UK - More than nine-tenths of senior industry figures expect "unsustainable" defined benefit schemes to continue to close to existing members because of cost pressures on sponsoring employers, latest Penrose Financial research revealed.
The public relations consultancy's survey - which polled 150 senior figures at some of the leading pension funds consultants and investment management houses - also found more than eight-tenths of respondents believed the proposed system of personal accounts would fail to provide adequate incomes for retirement.
Respondents believed employers would simply level down their existing pension provision to the statutory minimum.
The survey also revealed one-in-three respondents feared the role of traditional investment consultants would come under threat as investors lose faith in consultants and demand more flexible solutions.
Almost 60% of respondents said fiduciary management will challenge the existing pension fund management model in the UK - even though one-third said pension funds would still value the advice of consultants.
In addition, the survey suggested multi-strategy investment managers, offering both alternative and traditional investments, would prove the most successful business model - with only one in eight envisaging such a positive outcome for traditional long only managers.
Some 74% of respondents thought pension funds would increase their exposure to hedge fund and/or other asset classes - while one in eight cited emerging market equities as one of the best asset class to invest in over the next three years.
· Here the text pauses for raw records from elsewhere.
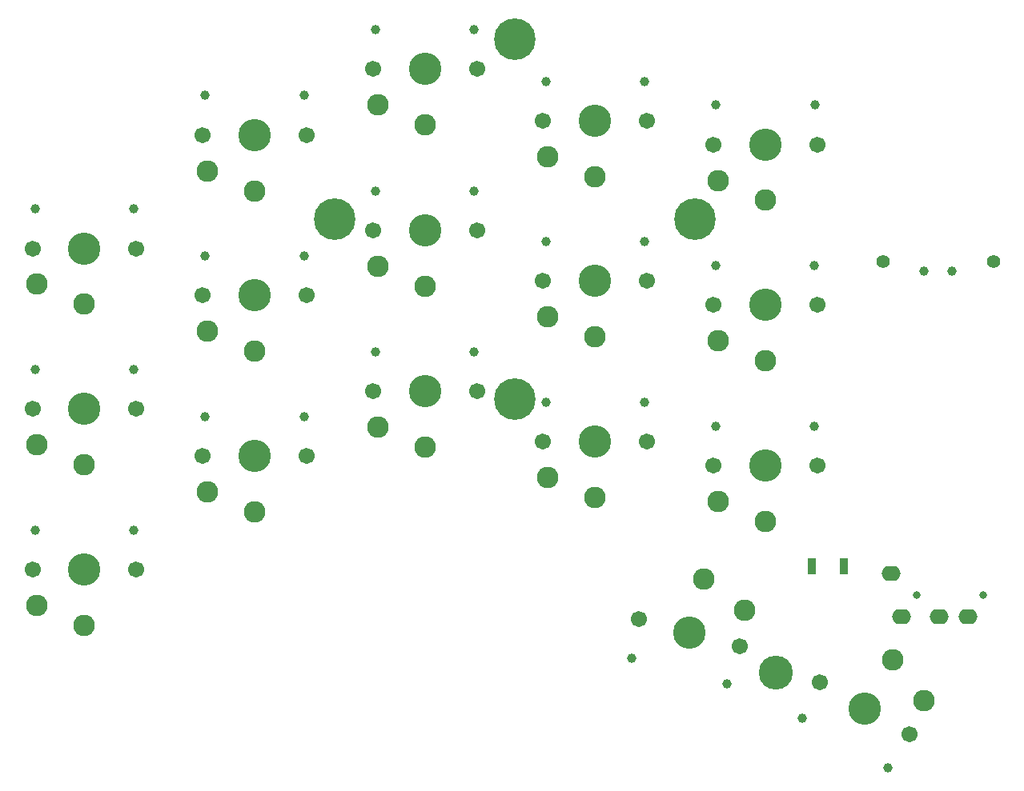
<source format=gbr>
%TF.GenerationSoftware,KiCad,Pcbnew,(6.0.8-1)-1*%
%TF.CreationDate,2023-02-27T11:26:25+02:00*%
%TF.ProjectId,sweepv2,73776565-7076-4322-9e6b-696361645f70,rev?*%
%TF.SameCoordinates,Original*%
%TF.FileFunction,Soldermask,Top*%
%TF.FilePolarity,Negative*%
%FSLAX46Y46*%
G04 Gerber Fmt 4.6, Leading zero omitted, Abs format (unit mm)*
G04 Created by KiCad (PCBNEW (6.0.8-1)-1) date 2023-02-27 11:26:25*
%MOMM*%
%LPD*%
G01*
G04 APERTURE LIST*
%ADD10C,3.600000*%
%ADD11C,0.800000*%
%ADD12O,2.000000X1.600000*%
%ADD13C,0.990600*%
%ADD14C,1.701800*%
%ADD15C,3.429000*%
%ADD16C,2.282000*%
%ADD17R,0.900000X1.700000*%
%ADD18C,4.400000*%
%ADD19C,1.397000*%
%ADD20C,1.000000*%
G04 APERTURE END LIST*
D10*
%TO.C,*%
X212979000Y-94325000D03*
%TD*%
D11*
%TO.C,J2*%
X234874000Y-86052000D03*
X227874000Y-86052000D03*
D12*
X230274000Y-88352000D03*
X233274000Y-88352000D03*
X225174000Y-83752000D03*
X226274000Y-88352000D03*
%TD*%
D13*
%TO.C,SW16*%
X170636000Y-60316000D03*
D14*
X181356000Y-64516000D03*
X170356000Y-64516000D03*
D13*
X181076000Y-60316000D03*
D15*
X175856000Y-64516000D03*
D16*
X175856000Y-70416000D03*
X170856000Y-68316000D03*
%TD*%
D14*
%TO.C,SW20*%
X227149140Y-100832000D03*
X217622860Y-95332000D03*
D15*
X222386000Y-98082000D03*
D13*
X215765347Y-99109307D03*
X224806653Y-104329307D03*
D16*
X225336000Y-92972450D03*
X228616127Y-97291103D03*
%TD*%
D13*
%TO.C,SW15*%
X152636000Y-67174000D03*
X163076000Y-67174000D03*
D15*
X157856000Y-71374000D03*
D14*
X152356000Y-71374000D03*
X163356000Y-71374000D03*
D16*
X157856000Y-77274000D03*
X152856000Y-75174000D03*
%TD*%
D13*
%TO.C,SW21*%
X197696827Y-92787853D03*
D14*
X209138592Y-91505505D03*
X198513408Y-88658495D03*
D15*
X203826000Y-90082000D03*
D13*
X207781093Y-95489924D03*
D16*
X205353032Y-84383038D03*
X209639142Y-87705577D03*
%TD*%
D15*
%TO.C,SW17*%
X193856000Y-69850000D03*
D14*
X188356000Y-69850000D03*
D13*
X199076000Y-65650000D03*
X188636000Y-65650000D03*
D14*
X199356000Y-69850000D03*
D16*
X193856000Y-75750000D03*
X188856000Y-73650000D03*
%TD*%
D13*
%TO.C,SW18*%
X206616000Y-68190000D03*
D14*
X206336000Y-72390000D03*
X217336000Y-72390000D03*
D15*
X211836000Y-72390000D03*
D13*
X217056000Y-68190000D03*
D16*
X211836000Y-78290000D03*
X206836000Y-76190000D03*
%TD*%
D13*
%TO.C,SW4*%
X170636000Y-26182000D03*
D14*
X181356000Y-30382000D03*
D15*
X175856000Y-30382000D03*
D13*
X181076000Y-26182000D03*
D14*
X170356000Y-30382000D03*
D16*
X175856000Y-36282000D03*
X170856000Y-34182000D03*
%TD*%
D14*
%TO.C,SW3*%
X163356000Y-37382000D03*
D15*
X157856000Y-37382000D03*
D13*
X163076000Y-33182000D03*
X152636000Y-33182000D03*
D14*
X152356000Y-37382000D03*
D16*
X157856000Y-43282000D03*
X152856000Y-41182000D03*
%TD*%
D14*
%TO.C,SW9*%
X163356000Y-54356000D03*
D15*
X157856000Y-54356000D03*
D13*
X163076000Y-50156000D03*
X152636000Y-50156000D03*
D14*
X152356000Y-54356000D03*
D16*
X157856000Y-60256000D03*
X152856000Y-58156000D03*
%TD*%
D15*
%TO.C,SW14*%
X139856000Y-83382000D03*
D14*
X134356000Y-83382000D03*
D13*
X145076000Y-79182000D03*
D14*
X145356000Y-83382000D03*
D13*
X134636000Y-79182000D03*
D16*
X139856000Y-89282000D03*
X134856000Y-87182000D03*
%TD*%
D15*
%TO.C,SW12*%
X211836000Y-55372000D03*
D14*
X206336000Y-55372000D03*
D13*
X206616000Y-51172000D03*
X217056000Y-51172000D03*
D14*
X217336000Y-55372000D03*
D16*
X211836000Y-61272000D03*
X206836000Y-59172000D03*
%TD*%
D15*
%TO.C,SW11*%
X193856000Y-52832000D03*
D13*
X188636000Y-48632000D03*
X199076000Y-48632000D03*
D14*
X199356000Y-52832000D03*
X188356000Y-52832000D03*
D16*
X193856000Y-58732000D03*
X188856000Y-56632000D03*
%TD*%
D15*
%TO.C,SW8*%
X139856000Y-66382000D03*
D14*
X145356000Y-66382000D03*
D13*
X134636000Y-62182000D03*
D14*
X134356000Y-66382000D03*
D13*
X145076000Y-62182000D03*
D16*
X139856000Y-72282000D03*
X134856000Y-70182000D03*
%TD*%
D15*
%TO.C,SW6*%
X211856000Y-38382000D03*
D14*
X206356000Y-38382000D03*
D13*
X217076000Y-34182000D03*
X206636000Y-34182000D03*
D14*
X217356000Y-38382000D03*
D16*
X211856000Y-44282000D03*
X206856000Y-42182000D03*
%TD*%
D14*
%TO.C,SW5*%
X188356000Y-35882000D03*
D13*
X188636000Y-31682000D03*
D14*
X199356000Y-35882000D03*
D15*
X193856000Y-35882000D03*
D13*
X199076000Y-31682000D03*
D16*
X193856000Y-41782000D03*
X188856000Y-39682000D03*
%TD*%
D15*
%TO.C,SW2*%
X139856000Y-49382000D03*
D14*
X145356000Y-49382000D03*
X134356000Y-49382000D03*
D13*
X145076000Y-45182000D03*
X134636000Y-45182000D03*
D16*
X139856000Y-55282000D03*
X134856000Y-53182000D03*
%TD*%
D17*
%TO.C,RSW1*%
X216740000Y-83058000D03*
X220140000Y-83058000D03*
%TD*%
D14*
%TO.C,SW10*%
X170356000Y-47498000D03*
X181356000Y-47498000D03*
D13*
X181076000Y-43298000D03*
X170636000Y-43298000D03*
D15*
X175856000Y-47498000D03*
D16*
X175856000Y-53398000D03*
X170856000Y-51298000D03*
%TD*%
D18*
%TO.C,REF\u002A\u002A*%
X204406000Y-46282000D03*
X166306000Y-46282000D03*
X185356000Y-27232000D03*
X185356000Y-65332000D03*
%TD*%
D19*
%TO.C,B+*%
X235966000Y-50800000D03*
%TD*%
%TO.C,B-*%
X224282000Y-50800000D03*
%TD*%
D20*
%TO.C,POWER SW*%
X231624000Y-51816000D03*
X228624000Y-51816000D03*
%TD*%
M02*

</source>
Penrose Financial managing partner Sally Todd said: "This survey paints a picture of an industry in flux, with traditional models under increasing pressure from market upheaval, regulatory change and innovative new approaches.
"Though defined benefit pension provision is widely seen as unsustainable, at least for private sector employers, the outlook remains uncertain for defined contribution alternatives, and question marks clearly persist over the impact of personal accounts in 2012."
She added: "Although fiduciary management appears to have a bright future in the UK, practitioners in this space will have to prove themselves by producing strong performance.
"At a time of increasing consolidation, some investment managers face a tough fight for survival, with multi-strategy firms most likely to succeed. The diversified portfolio mix will remain popular, with global and emerging market equities, investment grade bonds and hedge funds expected to be attractive investments over the next three years. In such a climate of rapid change, innovation and flexibility will be required of all market participants, from pension fund trustees to consultants to investment managers."
The survey also found:
- Nearly half (47%) of respondents felt that tougher regulation would drastically cut the number of hedge funds, but most respondents felt the industry would survive, albeit with fewer stronger funds around.
- More than four out of ten respondents (41%) thought UCITS IV legislation would take more than two years to come into practice and would have less impact than UCITS III.
- Nearly half (49%) of respondents said that though the notion of decoupling in emerging markets is a reality, it will play less of a role in the future due to globalisation, and a quarter thought it was already defunct.
- Respondents were split over ETFs, with 45% expecting the class to ultimately rival mainstream funds, and 49% believing they would remain the preserve of sophisticated investors only.
- More than two thirds (68%) of respondents thought the era of the "star fund manager" will survive, and that fund managers with proven track records remain an appealing draw for investors, despite concerns about a 'herd mentality'.